··· The input ···
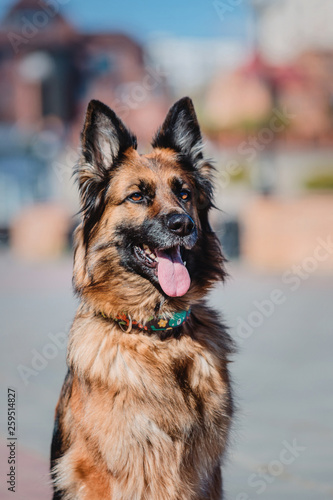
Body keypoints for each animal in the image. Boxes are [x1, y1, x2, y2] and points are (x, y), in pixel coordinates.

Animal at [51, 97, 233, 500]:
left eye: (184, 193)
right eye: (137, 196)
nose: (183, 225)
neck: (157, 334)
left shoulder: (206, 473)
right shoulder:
···
··· The input ···
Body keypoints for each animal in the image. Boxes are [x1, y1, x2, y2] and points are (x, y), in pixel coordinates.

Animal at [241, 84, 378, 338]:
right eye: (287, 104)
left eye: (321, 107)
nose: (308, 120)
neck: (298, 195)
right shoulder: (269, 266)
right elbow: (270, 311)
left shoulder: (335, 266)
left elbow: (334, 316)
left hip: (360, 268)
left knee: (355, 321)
···
Locate the word "shoulder" in the entries, and copy every line where it is found.

left shoulder: (206, 473)
right shoulder:
right shoulder: (269, 266)
left shoulder: (335, 266)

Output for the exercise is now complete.